Exercise requirements - Once the line with "Pour certains d'entre" is found in the entries below, repeat it and each following line exactly, up to and including the line with "kannst du die". Add no other lines.

**** Working data

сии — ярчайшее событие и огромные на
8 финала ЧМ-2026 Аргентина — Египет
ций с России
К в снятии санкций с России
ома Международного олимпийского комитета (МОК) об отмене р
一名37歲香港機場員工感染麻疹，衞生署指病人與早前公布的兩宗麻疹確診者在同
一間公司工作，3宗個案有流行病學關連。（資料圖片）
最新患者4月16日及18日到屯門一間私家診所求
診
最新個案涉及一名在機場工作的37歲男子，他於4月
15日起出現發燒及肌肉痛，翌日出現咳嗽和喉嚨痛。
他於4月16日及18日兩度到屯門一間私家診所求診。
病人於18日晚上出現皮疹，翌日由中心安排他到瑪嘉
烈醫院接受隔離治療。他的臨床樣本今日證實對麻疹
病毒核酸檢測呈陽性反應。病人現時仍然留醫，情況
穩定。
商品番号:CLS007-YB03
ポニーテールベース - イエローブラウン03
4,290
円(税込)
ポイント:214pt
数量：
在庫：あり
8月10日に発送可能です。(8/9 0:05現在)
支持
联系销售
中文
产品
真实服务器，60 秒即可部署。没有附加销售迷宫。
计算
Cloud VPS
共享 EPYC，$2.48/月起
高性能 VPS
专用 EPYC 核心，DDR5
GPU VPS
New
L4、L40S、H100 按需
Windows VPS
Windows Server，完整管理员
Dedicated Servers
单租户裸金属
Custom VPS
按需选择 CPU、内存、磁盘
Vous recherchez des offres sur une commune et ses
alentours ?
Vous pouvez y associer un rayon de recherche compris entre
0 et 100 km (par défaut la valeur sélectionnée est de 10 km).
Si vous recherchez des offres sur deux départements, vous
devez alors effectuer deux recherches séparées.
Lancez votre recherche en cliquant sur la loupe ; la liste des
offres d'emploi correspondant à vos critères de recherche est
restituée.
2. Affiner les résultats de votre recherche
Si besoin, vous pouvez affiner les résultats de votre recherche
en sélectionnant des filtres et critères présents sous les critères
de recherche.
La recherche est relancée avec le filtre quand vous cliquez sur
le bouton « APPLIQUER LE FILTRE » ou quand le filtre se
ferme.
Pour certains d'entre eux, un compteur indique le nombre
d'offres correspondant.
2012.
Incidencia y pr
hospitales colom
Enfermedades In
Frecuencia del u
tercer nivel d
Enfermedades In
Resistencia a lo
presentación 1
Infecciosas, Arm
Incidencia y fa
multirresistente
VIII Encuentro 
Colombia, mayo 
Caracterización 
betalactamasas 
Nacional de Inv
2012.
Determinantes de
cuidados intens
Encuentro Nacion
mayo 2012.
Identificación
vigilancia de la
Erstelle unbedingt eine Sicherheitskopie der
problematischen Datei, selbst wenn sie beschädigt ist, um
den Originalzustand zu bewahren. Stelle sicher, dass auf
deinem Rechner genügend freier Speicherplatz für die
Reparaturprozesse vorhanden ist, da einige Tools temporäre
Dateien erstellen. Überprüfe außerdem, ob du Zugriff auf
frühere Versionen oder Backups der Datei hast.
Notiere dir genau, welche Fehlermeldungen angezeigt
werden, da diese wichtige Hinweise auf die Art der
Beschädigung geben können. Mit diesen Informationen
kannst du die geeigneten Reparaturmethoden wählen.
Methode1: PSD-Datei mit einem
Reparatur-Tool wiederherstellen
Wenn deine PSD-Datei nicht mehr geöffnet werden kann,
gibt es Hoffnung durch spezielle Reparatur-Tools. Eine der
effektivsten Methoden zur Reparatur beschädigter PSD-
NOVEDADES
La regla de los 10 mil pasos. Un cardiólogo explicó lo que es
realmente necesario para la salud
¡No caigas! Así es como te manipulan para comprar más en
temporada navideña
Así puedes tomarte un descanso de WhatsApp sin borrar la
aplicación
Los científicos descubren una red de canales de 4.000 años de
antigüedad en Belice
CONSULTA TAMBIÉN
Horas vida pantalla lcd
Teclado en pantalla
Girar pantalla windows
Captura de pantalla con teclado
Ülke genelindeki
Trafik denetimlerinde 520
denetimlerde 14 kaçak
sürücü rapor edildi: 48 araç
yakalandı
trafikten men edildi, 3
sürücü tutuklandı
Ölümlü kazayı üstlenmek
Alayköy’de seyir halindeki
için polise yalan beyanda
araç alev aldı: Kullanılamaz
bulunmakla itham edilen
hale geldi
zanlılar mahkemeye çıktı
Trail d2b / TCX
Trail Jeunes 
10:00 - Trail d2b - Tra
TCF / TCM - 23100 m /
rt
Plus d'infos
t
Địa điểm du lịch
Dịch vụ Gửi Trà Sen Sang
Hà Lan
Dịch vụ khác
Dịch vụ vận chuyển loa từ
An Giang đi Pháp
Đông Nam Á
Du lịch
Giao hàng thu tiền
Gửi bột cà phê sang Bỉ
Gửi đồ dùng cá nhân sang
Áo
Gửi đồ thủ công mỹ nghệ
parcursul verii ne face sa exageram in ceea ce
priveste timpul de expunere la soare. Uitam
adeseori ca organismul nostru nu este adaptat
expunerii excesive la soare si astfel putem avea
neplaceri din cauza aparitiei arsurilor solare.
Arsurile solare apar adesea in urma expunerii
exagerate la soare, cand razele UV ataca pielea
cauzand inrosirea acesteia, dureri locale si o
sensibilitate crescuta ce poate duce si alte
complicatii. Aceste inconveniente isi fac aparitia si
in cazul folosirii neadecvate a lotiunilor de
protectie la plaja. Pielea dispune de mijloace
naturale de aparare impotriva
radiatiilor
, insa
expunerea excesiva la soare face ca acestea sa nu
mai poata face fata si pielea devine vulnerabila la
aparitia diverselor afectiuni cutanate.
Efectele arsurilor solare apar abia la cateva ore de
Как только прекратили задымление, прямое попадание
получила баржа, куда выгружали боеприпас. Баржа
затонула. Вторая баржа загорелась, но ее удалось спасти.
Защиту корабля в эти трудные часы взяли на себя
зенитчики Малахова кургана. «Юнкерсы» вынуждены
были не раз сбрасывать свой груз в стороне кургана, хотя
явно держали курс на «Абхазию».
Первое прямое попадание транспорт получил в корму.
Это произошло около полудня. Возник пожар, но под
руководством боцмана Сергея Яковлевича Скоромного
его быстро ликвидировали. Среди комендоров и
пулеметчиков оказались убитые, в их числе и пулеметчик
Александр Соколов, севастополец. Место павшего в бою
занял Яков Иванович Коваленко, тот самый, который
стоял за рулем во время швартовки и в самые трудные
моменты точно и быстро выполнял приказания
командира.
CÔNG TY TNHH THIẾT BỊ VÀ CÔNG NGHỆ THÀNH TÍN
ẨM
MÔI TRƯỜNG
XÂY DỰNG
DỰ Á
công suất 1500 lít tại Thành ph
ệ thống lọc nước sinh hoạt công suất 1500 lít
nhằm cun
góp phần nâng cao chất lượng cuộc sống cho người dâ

********

Answer box -
Pour certains d'entre eux, un compteur indique le nombre
d'offres correspondant.
2012.
Incidencia y pr
hospitales colom
Enfermedades In
Frecuencia del u
tercer nivel d
Enfermedades In
Resistencia a lo
presentación 1
Infecciosas, Arm
Incidencia y fa
multirresistente
VIII Encuentro 
Colombia, mayo 
Caracterización 
betalactamasas 
Nacional de Inv
2012.
Determinantes de
cuidados intens
Encuentro Nacion
mayo 2012.
Identificación
vigilancia de la
Erstelle unbedingt eine Sicherheitskopie der
problematischen Datei, selbst wenn sie beschädigt ist, um
den Originalzustand zu bewahren. Stelle sicher, dass auf
deinem Rechner genügend freier Speicherplatz für die
Reparaturprozesse vorhanden ist, da einige Tools temporäre
Dateien erstellen. Überprüfe außerdem, ob du Zugriff auf
frühere Versionen oder Backups der Datei hast.
Notiere dir genau, welche Fehlermeldungen angezeigt
werden, da diese wichtige Hinweise auf die Art der
Beschädigung geben können. Mit diesen Informationen
kannst du die geeigneten Reparaturmethoden wählen.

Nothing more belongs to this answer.